Erskine L.T. Allen, Jr. v. State

NO. 07-06-0211-CR

IN THE COURT OF APPEALS

FOR THE SEVENTH DISTRICT OF TEXAS

AT AMARILLO

PANEL D

SEPTEMBER 5, 2006

______________________________

ERSKINE L.T. ALLEN, JR.,

Appellant

v.

THE STATE OF TEXAS,

Appellee

_________________________________

FROM THE 137 TH DISTRICT COURT OF LUBBOCK COUNTY;

NO.  22, 580; HON. CECIL PURYEAR, PRESIDING

_______________________________

Abatement and Remand

_______________________________

Before QUINN, C.J., and, REAVIS and CAMPBELL, JJ.
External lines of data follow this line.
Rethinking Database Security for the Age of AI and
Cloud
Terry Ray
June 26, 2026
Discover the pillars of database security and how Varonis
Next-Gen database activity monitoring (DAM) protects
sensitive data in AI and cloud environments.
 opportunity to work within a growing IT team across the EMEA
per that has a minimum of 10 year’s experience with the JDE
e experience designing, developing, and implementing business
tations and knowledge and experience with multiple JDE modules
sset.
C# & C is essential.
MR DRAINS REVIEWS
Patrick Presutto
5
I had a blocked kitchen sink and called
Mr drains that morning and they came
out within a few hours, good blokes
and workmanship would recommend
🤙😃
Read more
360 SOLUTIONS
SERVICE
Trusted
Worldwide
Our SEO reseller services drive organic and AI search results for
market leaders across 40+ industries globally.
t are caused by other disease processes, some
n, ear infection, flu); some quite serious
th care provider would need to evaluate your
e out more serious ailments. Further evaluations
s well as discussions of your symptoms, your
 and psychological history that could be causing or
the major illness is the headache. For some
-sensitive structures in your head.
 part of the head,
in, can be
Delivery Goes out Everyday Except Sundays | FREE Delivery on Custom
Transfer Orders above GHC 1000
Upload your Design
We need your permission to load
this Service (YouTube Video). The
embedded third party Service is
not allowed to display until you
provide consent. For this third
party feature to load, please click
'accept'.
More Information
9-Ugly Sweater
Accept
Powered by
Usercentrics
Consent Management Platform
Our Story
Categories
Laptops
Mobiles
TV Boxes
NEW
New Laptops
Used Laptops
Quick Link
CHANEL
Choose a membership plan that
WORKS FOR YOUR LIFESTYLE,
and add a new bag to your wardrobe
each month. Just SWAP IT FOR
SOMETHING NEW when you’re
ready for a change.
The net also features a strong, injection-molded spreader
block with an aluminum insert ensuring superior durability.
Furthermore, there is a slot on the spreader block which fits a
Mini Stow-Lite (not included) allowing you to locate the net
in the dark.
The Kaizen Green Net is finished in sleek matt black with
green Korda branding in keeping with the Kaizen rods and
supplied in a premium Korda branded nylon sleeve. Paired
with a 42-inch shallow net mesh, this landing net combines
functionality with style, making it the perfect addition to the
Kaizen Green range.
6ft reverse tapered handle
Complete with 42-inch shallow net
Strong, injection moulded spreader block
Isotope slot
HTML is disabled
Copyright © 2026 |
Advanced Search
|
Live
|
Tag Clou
Erskine L.T. Allen, Jr. (appellant), acting pro se , perfected an appeal from the trial court’s denial of his motion for DNA testing.  In perfecting the appeal, he also requested that counsel be appointed to represent him.  None was appointed.   Yet, at the time appellant moved for testing, he was entitled to appointed counsel upon proof of indigency.   See Spruce v. State , 06-05-00077-CR, 2005 Tex. App. Lexis 6548 (Tex. App.–Texarkana August 17, 2005) (explaining the status of the law); Gray v. State , 69 S.W.3d 835, 837 (Tex. App.--Waco 2002, no pet.) (requiring appointment). (footnote: 1)   Consequently, we abate the appeal and remand the cause to the 137th District Court of Lubbock County (trial court) for further proceedings.  Upon remand, the trial court shall immediately cause notice of a hearing to be given and, thereafter, conduct a hearing to determine the following:

  1. whether appellant desires to prosecute the appeal; and

2.   whether appellant is indigent.

We further direct the trial court to issue findings of fact and conclusions of law addressing the foregoing subjects.  Should the trial court find that appellant desires to pursue his appeal, is indigent, and has no counsel, then we further direct it to appoint counsel to assist in the prosecution of the appeal.  The name, address, phone number, telefax number, and state bar number of the new counsel, if any, who will represent appellant on appeal must also be included in the court’s findings of fact and conclusions of law.  Furthermore, the trial court shall also cause to be developed 1) a supplemental clerk’s record containing the findings of fact and conclusions of law and 2) a reporter’s record transcribing the evidence and argument presented at the aforementioned hearing.  Additionally, the trial court shall cause the supplemental clerk’s record to be filed with the clerk of this court on or before October 2, 2006.  Should additional time be needed to perform these tasks, the trial court may request same on or before October 2, 2006.

It is so ordered.

Per Curiam

Do not publish.  

FOOTNOTES

1:

Since then, the law has changed and one requesting appointed counsel must clear other hurdles.  Those hurdles are explained in art. 64.01(c) of the Texas Code of Criminal Procedure and Spruce v. State , 06-05-00077-CR, 2005 Tex. App. Lexis 6548 (Tex. App.–Texarkana August 17, 2005).